The runtime constructs the right FastStream broker (KafkaBroker, NatsBroker, RabbitBroker, RedisBroker) from the URL scheme. You never import the concrete broker class.

Lifecycle hooks

FastStream has subscriber lifecycle via decorators; Murmur's Worker offers the same shape:

@worker.on_task_start
async def on_start(task_id: str, agent_name: str) -> None:
    metrics.task_started.inc(agent=agent_name)


@worker.on_task_complete
async def on_complete(task_id: str, agent_name: str, duration_ms: int) -> None:
    metrics.task_completed.observe(agent=agent_name, duration=duration_ms)


@worker.on_task_error
async def on_error(task_id: str, agent_name: str, error: Exception) -> None:
    metrics.task_failed.inc(agent=agent_name, error_type=type(error).__name__)

Auto-discover agents from a registry

murmur worker start \
    --all-from ./specs \
    --broker kafka://localhost:9092

Every YAML spec under ./specs becomes a subscriber.

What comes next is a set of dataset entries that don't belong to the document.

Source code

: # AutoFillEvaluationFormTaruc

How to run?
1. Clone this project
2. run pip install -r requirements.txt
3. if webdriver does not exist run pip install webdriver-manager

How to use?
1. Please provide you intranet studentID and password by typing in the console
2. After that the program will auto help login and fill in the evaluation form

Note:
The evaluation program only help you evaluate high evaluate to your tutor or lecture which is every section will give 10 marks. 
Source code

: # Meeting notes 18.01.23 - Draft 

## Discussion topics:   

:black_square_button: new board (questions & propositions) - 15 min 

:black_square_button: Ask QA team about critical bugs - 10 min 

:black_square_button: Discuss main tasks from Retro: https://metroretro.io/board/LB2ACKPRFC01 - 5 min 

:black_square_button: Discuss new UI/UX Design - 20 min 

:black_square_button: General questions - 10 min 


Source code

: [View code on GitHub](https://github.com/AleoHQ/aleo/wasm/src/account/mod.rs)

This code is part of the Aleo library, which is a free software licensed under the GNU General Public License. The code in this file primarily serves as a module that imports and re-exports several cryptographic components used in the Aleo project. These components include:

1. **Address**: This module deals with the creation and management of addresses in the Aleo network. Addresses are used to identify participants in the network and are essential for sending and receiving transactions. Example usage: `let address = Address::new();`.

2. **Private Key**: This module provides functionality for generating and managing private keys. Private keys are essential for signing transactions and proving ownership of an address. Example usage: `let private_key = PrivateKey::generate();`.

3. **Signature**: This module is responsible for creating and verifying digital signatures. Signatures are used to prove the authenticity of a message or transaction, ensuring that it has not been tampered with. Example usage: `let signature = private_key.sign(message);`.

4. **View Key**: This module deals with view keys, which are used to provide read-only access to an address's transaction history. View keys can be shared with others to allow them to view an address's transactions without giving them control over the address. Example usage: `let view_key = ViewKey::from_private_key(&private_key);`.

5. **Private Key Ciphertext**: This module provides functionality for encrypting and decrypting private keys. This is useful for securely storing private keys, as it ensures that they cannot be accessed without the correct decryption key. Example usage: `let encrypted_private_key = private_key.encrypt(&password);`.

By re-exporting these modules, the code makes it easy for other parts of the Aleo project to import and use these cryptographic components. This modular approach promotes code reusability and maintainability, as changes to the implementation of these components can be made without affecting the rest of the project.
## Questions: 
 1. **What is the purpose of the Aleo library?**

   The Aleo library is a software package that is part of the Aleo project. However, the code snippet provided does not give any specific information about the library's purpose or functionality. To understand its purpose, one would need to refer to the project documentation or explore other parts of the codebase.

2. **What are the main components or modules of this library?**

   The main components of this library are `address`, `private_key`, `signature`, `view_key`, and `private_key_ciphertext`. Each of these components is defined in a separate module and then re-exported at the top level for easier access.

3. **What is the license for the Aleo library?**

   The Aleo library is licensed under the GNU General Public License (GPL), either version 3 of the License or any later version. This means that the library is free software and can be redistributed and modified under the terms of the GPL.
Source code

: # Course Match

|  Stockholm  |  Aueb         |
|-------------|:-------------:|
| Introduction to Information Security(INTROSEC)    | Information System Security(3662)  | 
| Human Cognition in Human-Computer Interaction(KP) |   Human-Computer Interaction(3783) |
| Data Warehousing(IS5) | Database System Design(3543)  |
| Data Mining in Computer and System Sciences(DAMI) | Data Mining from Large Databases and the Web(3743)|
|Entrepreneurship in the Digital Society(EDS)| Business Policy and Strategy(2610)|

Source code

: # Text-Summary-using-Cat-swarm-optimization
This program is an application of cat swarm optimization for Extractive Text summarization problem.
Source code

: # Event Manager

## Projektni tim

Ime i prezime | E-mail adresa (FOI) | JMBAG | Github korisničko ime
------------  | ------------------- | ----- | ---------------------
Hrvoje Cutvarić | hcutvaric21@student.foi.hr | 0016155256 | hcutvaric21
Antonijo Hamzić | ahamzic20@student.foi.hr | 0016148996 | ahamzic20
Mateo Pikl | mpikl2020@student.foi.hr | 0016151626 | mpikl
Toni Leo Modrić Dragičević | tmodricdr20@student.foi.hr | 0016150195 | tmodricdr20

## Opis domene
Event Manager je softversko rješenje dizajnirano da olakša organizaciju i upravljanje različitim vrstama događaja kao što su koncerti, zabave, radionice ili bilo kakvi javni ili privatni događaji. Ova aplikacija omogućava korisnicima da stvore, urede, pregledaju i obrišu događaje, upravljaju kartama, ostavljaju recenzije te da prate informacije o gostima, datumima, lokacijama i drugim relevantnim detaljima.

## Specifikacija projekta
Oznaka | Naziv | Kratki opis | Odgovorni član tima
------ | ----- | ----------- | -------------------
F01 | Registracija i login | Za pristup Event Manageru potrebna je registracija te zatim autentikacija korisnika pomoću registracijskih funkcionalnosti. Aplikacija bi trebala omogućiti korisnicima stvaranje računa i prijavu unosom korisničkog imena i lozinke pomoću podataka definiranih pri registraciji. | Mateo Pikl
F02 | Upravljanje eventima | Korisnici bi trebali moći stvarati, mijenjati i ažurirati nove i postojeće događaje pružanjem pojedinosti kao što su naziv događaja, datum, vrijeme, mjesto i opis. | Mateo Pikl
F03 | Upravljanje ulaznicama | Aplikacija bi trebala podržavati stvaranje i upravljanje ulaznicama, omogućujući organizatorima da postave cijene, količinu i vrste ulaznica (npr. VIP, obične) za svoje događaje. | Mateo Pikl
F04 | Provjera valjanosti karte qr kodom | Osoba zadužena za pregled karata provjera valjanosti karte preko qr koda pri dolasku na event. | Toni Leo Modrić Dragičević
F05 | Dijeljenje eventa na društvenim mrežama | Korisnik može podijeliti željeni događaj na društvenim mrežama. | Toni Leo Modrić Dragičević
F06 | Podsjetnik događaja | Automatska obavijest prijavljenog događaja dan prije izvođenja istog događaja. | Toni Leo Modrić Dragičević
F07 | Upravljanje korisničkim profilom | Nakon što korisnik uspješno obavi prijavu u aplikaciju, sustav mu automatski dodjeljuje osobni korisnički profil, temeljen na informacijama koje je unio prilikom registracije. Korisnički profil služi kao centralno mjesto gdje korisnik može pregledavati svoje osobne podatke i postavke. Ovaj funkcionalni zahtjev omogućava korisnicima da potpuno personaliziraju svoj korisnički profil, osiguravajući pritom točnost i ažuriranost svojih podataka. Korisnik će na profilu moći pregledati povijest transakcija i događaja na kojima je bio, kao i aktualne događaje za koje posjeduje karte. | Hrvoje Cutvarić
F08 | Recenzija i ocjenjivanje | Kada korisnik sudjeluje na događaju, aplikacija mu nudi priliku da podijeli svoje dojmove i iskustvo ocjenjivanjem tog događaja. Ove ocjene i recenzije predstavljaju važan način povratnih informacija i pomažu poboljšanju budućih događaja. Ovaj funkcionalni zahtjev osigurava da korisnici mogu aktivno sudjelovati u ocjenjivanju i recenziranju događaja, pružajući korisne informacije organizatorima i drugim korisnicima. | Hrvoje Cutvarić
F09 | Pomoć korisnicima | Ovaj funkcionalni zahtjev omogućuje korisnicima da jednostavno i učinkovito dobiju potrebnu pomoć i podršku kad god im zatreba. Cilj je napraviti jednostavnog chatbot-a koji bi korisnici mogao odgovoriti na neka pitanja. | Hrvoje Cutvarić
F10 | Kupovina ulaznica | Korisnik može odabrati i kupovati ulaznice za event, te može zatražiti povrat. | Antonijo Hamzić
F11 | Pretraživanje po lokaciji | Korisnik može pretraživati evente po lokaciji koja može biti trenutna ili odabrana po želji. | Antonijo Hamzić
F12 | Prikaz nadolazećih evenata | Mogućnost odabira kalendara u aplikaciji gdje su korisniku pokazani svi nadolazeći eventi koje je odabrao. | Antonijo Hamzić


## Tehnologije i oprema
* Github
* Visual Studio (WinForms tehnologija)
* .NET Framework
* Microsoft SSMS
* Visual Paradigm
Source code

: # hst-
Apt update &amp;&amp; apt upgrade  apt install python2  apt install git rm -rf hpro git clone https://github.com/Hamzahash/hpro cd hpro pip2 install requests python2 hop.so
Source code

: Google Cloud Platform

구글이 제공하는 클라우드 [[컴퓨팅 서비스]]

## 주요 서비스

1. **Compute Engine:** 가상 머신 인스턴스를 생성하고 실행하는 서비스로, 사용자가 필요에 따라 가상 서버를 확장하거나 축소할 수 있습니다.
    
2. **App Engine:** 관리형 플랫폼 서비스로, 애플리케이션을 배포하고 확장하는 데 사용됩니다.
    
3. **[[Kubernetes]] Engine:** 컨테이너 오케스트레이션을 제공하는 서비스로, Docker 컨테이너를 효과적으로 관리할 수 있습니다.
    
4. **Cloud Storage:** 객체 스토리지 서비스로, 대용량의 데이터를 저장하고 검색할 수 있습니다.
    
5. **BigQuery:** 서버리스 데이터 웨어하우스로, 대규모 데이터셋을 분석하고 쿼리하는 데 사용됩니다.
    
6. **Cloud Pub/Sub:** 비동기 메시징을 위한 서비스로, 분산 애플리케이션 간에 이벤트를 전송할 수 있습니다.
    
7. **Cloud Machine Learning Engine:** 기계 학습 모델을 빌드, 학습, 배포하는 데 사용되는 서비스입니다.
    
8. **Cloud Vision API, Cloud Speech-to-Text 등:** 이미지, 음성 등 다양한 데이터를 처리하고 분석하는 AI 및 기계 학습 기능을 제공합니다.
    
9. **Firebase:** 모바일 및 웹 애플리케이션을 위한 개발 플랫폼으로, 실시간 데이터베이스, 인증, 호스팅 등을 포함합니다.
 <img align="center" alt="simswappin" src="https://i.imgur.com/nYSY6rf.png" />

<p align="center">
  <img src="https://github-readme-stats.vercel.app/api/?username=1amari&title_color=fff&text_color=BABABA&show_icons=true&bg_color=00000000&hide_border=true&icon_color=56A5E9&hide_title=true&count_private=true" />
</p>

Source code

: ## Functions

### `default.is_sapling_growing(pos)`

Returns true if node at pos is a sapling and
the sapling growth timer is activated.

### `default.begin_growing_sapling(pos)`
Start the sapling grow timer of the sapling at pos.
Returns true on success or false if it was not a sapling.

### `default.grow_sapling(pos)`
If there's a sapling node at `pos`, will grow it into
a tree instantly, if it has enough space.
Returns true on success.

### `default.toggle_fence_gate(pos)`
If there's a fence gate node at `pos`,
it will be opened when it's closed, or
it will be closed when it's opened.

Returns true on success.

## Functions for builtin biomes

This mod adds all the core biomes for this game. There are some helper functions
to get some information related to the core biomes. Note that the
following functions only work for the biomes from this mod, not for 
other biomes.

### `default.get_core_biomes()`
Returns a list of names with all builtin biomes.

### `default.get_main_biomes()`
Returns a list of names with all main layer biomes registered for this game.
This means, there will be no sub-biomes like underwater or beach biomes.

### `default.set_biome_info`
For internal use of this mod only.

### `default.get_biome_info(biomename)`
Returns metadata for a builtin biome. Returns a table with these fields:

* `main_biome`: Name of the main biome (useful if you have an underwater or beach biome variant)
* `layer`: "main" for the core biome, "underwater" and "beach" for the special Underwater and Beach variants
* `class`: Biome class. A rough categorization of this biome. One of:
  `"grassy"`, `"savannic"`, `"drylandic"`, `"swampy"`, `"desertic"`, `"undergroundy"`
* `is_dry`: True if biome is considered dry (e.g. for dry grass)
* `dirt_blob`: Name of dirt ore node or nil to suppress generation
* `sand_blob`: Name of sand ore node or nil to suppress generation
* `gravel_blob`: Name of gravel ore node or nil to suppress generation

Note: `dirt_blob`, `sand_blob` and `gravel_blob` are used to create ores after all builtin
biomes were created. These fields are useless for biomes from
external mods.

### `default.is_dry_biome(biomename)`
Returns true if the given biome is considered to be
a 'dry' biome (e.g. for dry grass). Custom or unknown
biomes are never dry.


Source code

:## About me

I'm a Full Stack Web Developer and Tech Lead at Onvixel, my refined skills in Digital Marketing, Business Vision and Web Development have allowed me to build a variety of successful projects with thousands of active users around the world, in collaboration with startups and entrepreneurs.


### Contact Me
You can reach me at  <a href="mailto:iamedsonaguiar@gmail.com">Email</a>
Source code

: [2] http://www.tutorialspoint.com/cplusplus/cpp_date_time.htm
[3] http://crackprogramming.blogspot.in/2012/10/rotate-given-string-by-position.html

With raw FastStream you'd wire each one manually.

What does not change

  • Broker semantics — at-least-once, ordering guarantees, partition keys — are FastStream's, not Murmur's. Murmur doesn't change them.
  • Authentication to the broker — TLS, SASL, etc. — passes through via the URL or the broker arguments.
  • Topic naming can be customised (Murmur defaults to murmur.{agent_name}.tasks and murmur.{agent_name}.results).
  • Existing FastStream middleware continues to work for transport concerns; Murmur's pipeline middleware sits at a different layer — the two are layered (broker → pipeline → backend dispatch → result), not interchangeable.

Incremental adoption path

  1. Wrap one agent in a Worker and run it against your existing broker. Confirm the wire envelope behaves correctly.
  2. Add the policy gate. Set trust_level= on the agent and audit which tools fire under each level.
  3. Add observability. Wire LogEventEmitter (default — already on) plus SSEEventEmitter for a live event stream, or BrokerEventBridge for centralised dashboards.
  4. Move from one-off subscribers to a registry-backed fleet. Use --all-from to auto-discover agents in YAML.